5 Questions for Buoy Director Steve Doughton

Portland filmmaker Steve Doughton describes his debut feature, Buoy, as “My Dinner with Andre meets The Deadliest Catch.” An apt comparison, given it sustains the minimalist and dialogue-heavy approach of the former without sacrificing the palpable, ever-present tension of the latter, as it explores the complicated connection of siblings—“a relationship that is underrepresented,” says Doughton.
The film stars Tina Holmes as T.C., a 30-something suburbanite mother of two, who receives an unexpected phone call from Danny, her brash-but-charming wayward brother (voiced by Matthew Del Negro). The entire course of the ballsy 85-minute film consists simply of their phone call, ranging through topics of fidelity, near-death experiences, psychotropic drugs, and their shared past, as T.C. goes about her household routines.
With a background in experimental film, Doughton isn’t afraid of taking artistic risks. Here, he offers an evocative, stripped-down, starkly beautiful film that was named Favorite Narrative Feature at the 39th Annual Northwest Filmmakers’ Festival. “Buoy is a powerful, deeply engrossing meditation on family, middle class alienation, and love…a dramatic, emotionally gripping excavation of contemporary life, exquisitely controlled and grounded in its pitch-perfect performances, writing, and direction,” says the film’s executive director, Todd Haynes, who you might know for his own films, including I’m Not There, Far From Heaven, and Velvet Goldmine.
Buoy plays at the Hollywood Theatre from Wednesday through Monday at 7:30. Doughton will be in attendance for a Q&A with the audience after Wednesday’s screening.
Culturephile: There’s been a lot of response to the minimalist approach to the film. How did you decide to focus the film on T.C.? Was that the idea all along or a choice you made along the way?
Steve Doughton: That started at the inception. Once I decided it would be a phone call, I decided the film would be entirely on her. I like the idea of the radical purity of it. Tina had the whole script memorized like a play. I think the longest take we shot was 20 minutes, and she did the whole thing beginning to end multiple times. She’s an outstanding talent. Matthew was great but he had the script in front of him. He was not on camera, so he didn't have to do that memorization. He was in another room in the house on a microphone.
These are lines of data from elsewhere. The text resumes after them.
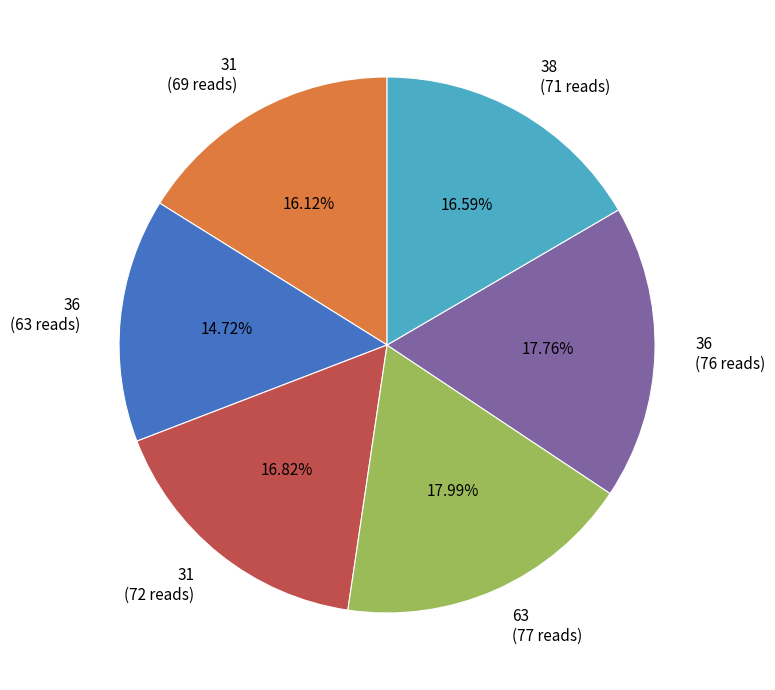

Between 31 (72 reads) and 31 (69 reads), which is larger?

31 (72 reads)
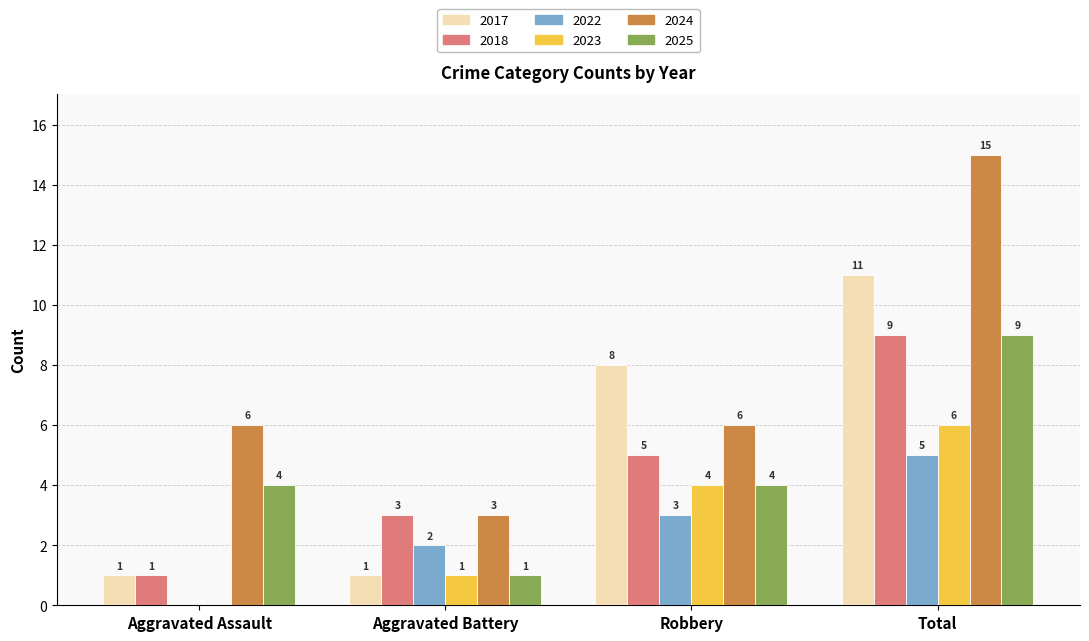

True or false: 2017 has a value of 17 at Total.

False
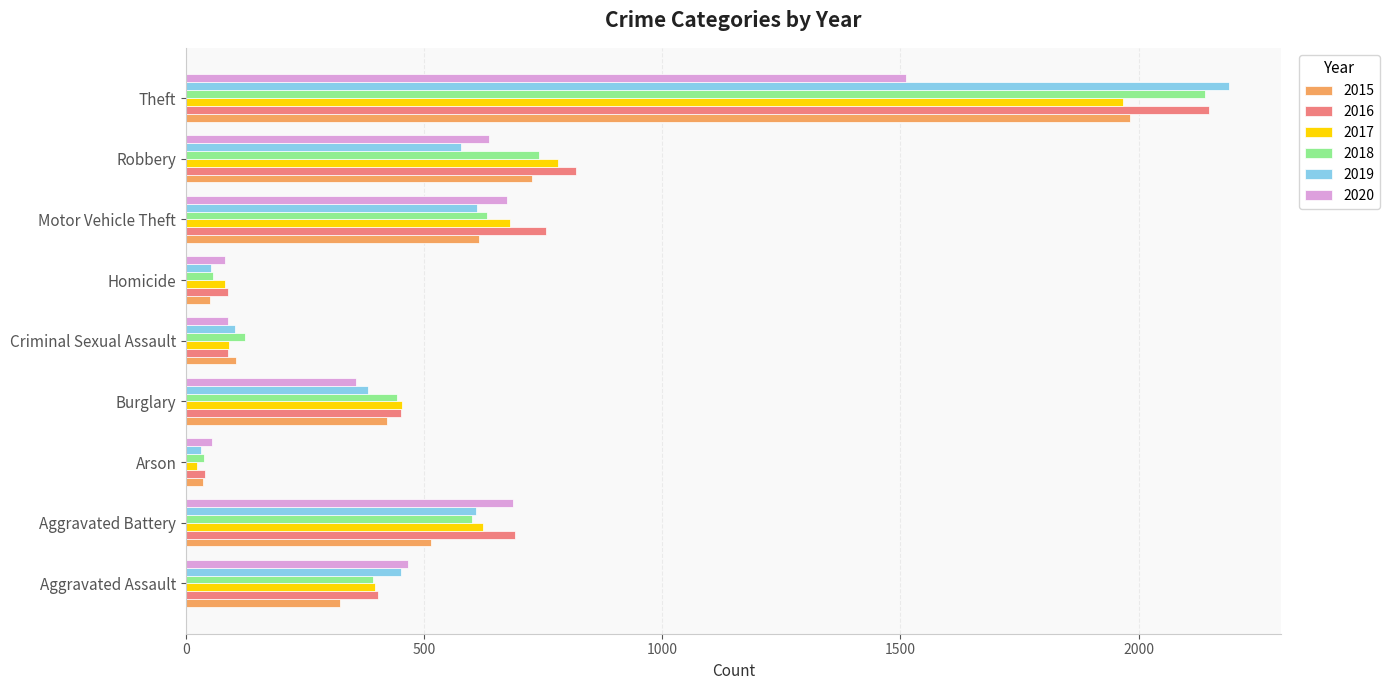

Between Homicide and Robbery, which series saw the biggest shift?

2016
I wanted to go for the static camera because it would allow us to shoot quickly and efficiently—we had little money and only five days to shoot—but it also helps give a sense of [T.C.'s] isolation. I thought, if I start moving the camera, it'll look like I'm afraid, that I have to jazz up the film. I thought, just go for it. It's a woman on the phone. That's what we're going to see. And how do we make that visually beautiful?
Tina Holmes is fantastic in this role. How did that collaboration come about?
I’ve known Tina for 20 years. We formed a little production company in the early 90s, and we did music videos for Iggy Pop, Pavement, Blonde Redhead, Aphex Twin.
I sent her the script a couple of years ago. I wrote it with her specifically in mind. We were supposed to shoot in the summer of 2010, but she had just had her second child and was afraid she wasn’t able to do it, and I said I’d being willing to postpone the filming for a year.
The film’s producers include a plethora of local talent, such as Todd Haynes, David Allen Cress, Jonathan Raymond. How did they come to be involved?
Pure nepotism. I met Jonathan Raymond [in New York]. I was at a Bruce Nauman exhibit at MOMA. I saw this group of kids, and one of them was wearing a “Portland” t-shirt. I approached them and asked if they were from Portland, Oregon or Portland, Maine. It turned out to be Jon Raymond.
A few years later, I made this film that he had heard about, and he wanted to interview me for this magazine in Seattle. So, he got my number and called me up: “My name’s Jon Raymond, I’m writing for a magazine and, by the way, were you at that Bruce Nauman exhibit?” We became friends and collaborated on a couple of scripts together. In the meantime, he and Todd [Haynes] became friends, so I got to know Todd through him. I knew David [Cress] in high school. He’d expressed interest in making a film with me.
It’s really through friendship that their involvement came about.
Why do you think creative folks flock to Portland?
You can be here and be broke. If you're going to have no money—like most young artists—this is a good place to do it. New York now is so expensive. I don't know how young artists survive there. I can't imagine. I moved to the East Village in 1983 with $600 and no job. You can't do that now. I think you can do the equivalent here in Portland.
What’s next for Buoy, and what’s next for you, Steve Doughton?
I'd love to screen it in Ashland, in New York—you know, do a tour with it. Our plans are to release the DVD on Amazon sometime soon. We'd like to do video on-demand with it.
My next plan is to adapt a short story from Jon Raymond. I've got three other scripts ready to go, and a fourth I'm working on. I've spent the past 15 years writing, stockpiling things. I've realized it's good to have a next project in the wings because if not, you can stop the momentum.